(Objetivo do exercício): Escreva a continuação do relato pessoal sobre a espera, reproduzido abaixo, começando logo após a sua última frase.

(Trecho da página):
::::::::::

Demorei para escrever. 

Passei a semana inteira dizendo que faria, que precisava tirar do peito e colocar no papel, mas, assim que abri o caderno, a única frase que consegui rabiscar foi "Não quero mais estar aqui".

Fico esperando pelo dia 23, por alguma explicação cósmica, por uma sombra que saia de cima de mim, que desgrude das minhas costas e deixe meus pensamentos mais limpos. Fico esperando por algo indefinido. Fico esperando...

Esperar tem sido o exercício mais constante (e mais estressante). 

Ao menos, se eu continuar esperando, pode ser que algo bom aconteça. Se eu desistir, terei somente o ruído branco em meus ouvidos.

::::::::::

(Registros apresentados):
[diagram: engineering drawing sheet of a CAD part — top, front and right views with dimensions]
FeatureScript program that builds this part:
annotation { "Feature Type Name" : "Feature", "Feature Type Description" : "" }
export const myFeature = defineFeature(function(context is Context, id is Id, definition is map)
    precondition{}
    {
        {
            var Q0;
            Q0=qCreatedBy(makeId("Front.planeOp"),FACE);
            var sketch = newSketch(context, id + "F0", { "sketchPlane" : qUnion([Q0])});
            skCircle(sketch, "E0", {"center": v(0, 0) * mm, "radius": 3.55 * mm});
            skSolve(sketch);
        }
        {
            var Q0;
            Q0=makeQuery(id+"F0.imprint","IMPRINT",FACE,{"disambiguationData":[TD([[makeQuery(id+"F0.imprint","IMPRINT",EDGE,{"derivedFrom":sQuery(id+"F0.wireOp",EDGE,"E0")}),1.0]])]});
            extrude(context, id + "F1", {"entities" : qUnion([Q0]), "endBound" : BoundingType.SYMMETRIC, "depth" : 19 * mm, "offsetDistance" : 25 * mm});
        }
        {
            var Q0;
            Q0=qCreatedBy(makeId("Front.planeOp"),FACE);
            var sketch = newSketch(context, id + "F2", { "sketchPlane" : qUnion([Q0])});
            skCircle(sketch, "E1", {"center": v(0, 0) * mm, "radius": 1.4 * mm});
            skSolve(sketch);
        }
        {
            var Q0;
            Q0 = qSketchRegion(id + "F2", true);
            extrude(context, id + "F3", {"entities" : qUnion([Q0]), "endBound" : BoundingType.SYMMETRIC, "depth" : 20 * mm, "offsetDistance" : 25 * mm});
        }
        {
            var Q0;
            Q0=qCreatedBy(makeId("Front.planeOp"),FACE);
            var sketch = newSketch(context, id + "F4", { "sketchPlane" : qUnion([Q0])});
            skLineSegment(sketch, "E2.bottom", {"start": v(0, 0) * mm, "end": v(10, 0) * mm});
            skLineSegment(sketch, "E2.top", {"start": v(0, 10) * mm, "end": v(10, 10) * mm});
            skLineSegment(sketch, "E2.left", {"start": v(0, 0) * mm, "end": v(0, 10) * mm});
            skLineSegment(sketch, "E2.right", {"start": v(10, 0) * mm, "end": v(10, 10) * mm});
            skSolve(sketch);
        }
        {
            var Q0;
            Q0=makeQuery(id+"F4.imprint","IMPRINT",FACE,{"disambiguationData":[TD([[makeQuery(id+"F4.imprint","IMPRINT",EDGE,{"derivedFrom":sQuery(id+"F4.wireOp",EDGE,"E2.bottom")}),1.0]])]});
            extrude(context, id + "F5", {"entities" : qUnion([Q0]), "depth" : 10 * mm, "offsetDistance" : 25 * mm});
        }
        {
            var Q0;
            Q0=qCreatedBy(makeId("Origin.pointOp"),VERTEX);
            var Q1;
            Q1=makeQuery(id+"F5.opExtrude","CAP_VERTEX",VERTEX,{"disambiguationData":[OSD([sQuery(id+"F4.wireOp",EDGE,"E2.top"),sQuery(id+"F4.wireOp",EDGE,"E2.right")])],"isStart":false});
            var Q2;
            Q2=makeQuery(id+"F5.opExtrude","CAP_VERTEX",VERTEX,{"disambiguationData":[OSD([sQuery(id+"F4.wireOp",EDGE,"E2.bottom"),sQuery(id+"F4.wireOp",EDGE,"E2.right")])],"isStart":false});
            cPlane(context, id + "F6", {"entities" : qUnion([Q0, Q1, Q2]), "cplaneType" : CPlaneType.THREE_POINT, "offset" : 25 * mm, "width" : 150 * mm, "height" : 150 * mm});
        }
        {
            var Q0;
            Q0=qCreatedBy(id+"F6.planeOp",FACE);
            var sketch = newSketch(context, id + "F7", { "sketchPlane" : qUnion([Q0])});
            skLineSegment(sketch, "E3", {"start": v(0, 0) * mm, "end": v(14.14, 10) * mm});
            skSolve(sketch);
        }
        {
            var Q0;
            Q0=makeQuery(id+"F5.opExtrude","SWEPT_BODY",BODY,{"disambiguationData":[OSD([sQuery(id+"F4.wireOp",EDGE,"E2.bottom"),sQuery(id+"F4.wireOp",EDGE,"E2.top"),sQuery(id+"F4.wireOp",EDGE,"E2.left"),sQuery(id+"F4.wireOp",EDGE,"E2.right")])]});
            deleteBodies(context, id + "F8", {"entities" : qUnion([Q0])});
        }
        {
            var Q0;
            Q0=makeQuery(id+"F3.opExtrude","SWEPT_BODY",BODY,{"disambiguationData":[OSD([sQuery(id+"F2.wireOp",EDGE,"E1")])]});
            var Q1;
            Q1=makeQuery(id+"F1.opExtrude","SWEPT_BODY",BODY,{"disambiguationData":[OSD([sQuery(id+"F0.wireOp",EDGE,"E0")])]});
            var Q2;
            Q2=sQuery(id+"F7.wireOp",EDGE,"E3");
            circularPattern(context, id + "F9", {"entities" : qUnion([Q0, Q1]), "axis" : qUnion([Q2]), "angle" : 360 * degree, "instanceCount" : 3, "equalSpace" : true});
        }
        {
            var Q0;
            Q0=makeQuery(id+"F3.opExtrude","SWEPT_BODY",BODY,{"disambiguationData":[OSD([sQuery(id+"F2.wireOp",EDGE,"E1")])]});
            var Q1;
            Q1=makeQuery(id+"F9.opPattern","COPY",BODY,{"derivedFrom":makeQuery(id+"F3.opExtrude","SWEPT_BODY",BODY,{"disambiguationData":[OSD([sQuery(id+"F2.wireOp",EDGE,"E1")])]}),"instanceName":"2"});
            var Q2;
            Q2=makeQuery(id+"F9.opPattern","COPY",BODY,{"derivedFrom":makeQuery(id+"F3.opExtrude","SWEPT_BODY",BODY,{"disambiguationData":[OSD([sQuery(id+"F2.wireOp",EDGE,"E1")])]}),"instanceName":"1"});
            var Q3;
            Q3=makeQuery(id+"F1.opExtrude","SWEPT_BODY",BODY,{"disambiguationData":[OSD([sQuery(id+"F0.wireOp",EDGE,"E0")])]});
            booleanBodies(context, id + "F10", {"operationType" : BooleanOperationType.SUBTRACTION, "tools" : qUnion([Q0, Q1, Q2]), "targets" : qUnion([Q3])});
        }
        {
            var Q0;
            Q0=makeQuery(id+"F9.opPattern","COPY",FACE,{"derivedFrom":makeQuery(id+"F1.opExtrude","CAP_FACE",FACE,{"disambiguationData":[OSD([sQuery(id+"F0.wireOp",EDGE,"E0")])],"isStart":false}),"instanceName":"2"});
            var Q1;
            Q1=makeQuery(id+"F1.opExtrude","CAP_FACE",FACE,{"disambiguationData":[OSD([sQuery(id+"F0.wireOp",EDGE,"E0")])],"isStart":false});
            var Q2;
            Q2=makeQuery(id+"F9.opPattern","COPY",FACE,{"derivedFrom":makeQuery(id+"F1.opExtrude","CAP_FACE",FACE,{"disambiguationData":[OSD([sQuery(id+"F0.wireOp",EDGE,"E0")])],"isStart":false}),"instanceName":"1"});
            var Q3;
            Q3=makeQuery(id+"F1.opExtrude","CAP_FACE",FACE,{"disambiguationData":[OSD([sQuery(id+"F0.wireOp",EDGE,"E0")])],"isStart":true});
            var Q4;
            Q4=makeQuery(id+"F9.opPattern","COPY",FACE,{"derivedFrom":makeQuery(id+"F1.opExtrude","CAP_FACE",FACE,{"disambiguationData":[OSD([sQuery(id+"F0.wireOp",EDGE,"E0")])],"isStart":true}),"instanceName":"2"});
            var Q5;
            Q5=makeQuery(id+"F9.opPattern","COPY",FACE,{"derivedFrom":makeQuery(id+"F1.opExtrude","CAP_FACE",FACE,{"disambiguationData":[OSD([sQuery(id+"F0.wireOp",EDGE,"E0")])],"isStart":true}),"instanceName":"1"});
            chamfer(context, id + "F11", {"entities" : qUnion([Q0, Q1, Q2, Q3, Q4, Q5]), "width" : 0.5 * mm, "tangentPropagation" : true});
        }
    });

::::::::::

(Resposta do exercício):
Tentaram me dizer que minha vida é importante e impactou várias outras. Agradeço, de verdade. Mas de que adianta me preocupar com o impacto dela se ela não me é bem quista? Fico feliz pelo que foi feito, por quem eu fui até hoje - mas penso que é hora de parar. 

Remédios não são mais uma ideia tão ruim assim. Será que consigo improvisar?

Às 07:12 da manhã, fico me perguntando se devo dizer a alguém o que estou pensando ou se devo deitar novamente e fingir que nada aconteceu. 

Amanhã terei que voltar a ser o personagem. Talvez seja melhor procurar os remédios.